Dr. Moskowitz also advised others to purchase Genta shares. For example, after treating Mr. Cashin in the emergency room in mid-August 2009 he purchased Genta shares on the next trading day. In subsequent conversations Dr. Moskowitz advised Mr. Cashin that he knew executives at the firm and that it was conducting drug tests, the results of which could be significant. Over a period of a few weeks beginning after the emergency room visit, Mr. Cashin acquired 173,830 shares of Genta for his account and those of several family members. Mr. Cashin also told three friends about the pharmaceutical company. Each purchased a small amount.

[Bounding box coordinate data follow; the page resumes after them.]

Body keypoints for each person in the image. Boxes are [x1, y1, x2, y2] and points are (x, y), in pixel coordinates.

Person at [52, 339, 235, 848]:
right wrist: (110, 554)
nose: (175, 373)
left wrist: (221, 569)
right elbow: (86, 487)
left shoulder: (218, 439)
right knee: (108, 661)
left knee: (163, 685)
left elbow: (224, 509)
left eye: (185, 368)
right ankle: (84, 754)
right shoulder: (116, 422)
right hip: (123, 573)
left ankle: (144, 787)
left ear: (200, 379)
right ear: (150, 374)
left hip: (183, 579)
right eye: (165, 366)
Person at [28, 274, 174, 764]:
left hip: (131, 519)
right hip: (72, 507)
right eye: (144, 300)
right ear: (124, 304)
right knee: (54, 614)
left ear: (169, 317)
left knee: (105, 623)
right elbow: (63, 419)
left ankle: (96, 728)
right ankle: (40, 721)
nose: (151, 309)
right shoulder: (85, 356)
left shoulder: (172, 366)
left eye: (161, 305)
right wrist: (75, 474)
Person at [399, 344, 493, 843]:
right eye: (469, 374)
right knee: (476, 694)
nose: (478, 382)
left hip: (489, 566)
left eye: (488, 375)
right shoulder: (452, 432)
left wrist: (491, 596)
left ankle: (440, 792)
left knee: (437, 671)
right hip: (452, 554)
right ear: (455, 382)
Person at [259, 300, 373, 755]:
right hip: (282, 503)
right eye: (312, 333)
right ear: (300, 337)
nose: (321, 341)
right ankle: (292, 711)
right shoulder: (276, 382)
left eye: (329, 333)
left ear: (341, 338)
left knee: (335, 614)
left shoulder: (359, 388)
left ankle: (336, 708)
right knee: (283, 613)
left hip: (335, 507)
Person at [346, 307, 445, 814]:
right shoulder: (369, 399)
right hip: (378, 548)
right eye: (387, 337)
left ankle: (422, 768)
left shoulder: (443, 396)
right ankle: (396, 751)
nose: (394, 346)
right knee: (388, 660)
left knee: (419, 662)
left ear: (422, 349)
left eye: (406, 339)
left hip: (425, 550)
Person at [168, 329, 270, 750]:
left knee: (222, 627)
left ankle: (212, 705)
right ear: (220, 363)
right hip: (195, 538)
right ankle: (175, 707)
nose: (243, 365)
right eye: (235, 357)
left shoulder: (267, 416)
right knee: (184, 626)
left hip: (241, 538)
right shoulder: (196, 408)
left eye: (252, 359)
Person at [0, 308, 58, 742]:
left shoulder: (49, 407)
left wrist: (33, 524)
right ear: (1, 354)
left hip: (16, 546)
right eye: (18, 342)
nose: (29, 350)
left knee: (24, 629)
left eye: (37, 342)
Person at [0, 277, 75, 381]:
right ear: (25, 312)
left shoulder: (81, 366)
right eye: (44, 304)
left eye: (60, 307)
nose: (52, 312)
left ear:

On October 28, 2009, the day before the drug trial announcement, at 10:33 there was a telephone call between Drs. Itri and Moskowitz. The call lasted 3 minutes. At 10:29 there was a second call between the two physicians. The call duration was one minute. At 10:33 Dr. Moskowitz placed a sell order for all 22,000 shares of the Genta shares in his retirement account. Thirteen minutes later sold all 120,000 shares of Genta held in his individual account.
Later the same morning Dr. Moskowitz called Mr. Cashin. Less than a minute after the call Mr. Cashin begain selling all of his Genta shares. He also instructed a family member to sell Genta shares. Overall the two sold 173,830 shares. Later that day others Mr. Cashin had recommended acquire the stock sold their shares. The Commission’s complaint alleges violations of Exchange Act Section 10(b) and Securities Act Section 17(a).
Each defendant resolved the charges, consenting to the entry of permanent injunctions precluding future violations of the Sections cited in the complaint. In addition, Dr. Itri is required to pay a civil penalty of approximately $64,000. The order also bars her from serving as an officer or director of a public company for five years. Dr. Moskowitz is required to return $64,300 of ill-gotten gains, pay prejudgment interest and a civil penalty equal to the amount of the repayment. Mr. Cashin will return $75,140 of allegedly ill-gotten gains, pay prejudgment interest on that sum and a civil penalty of $37,570. This resolution acknowledges his cooperation.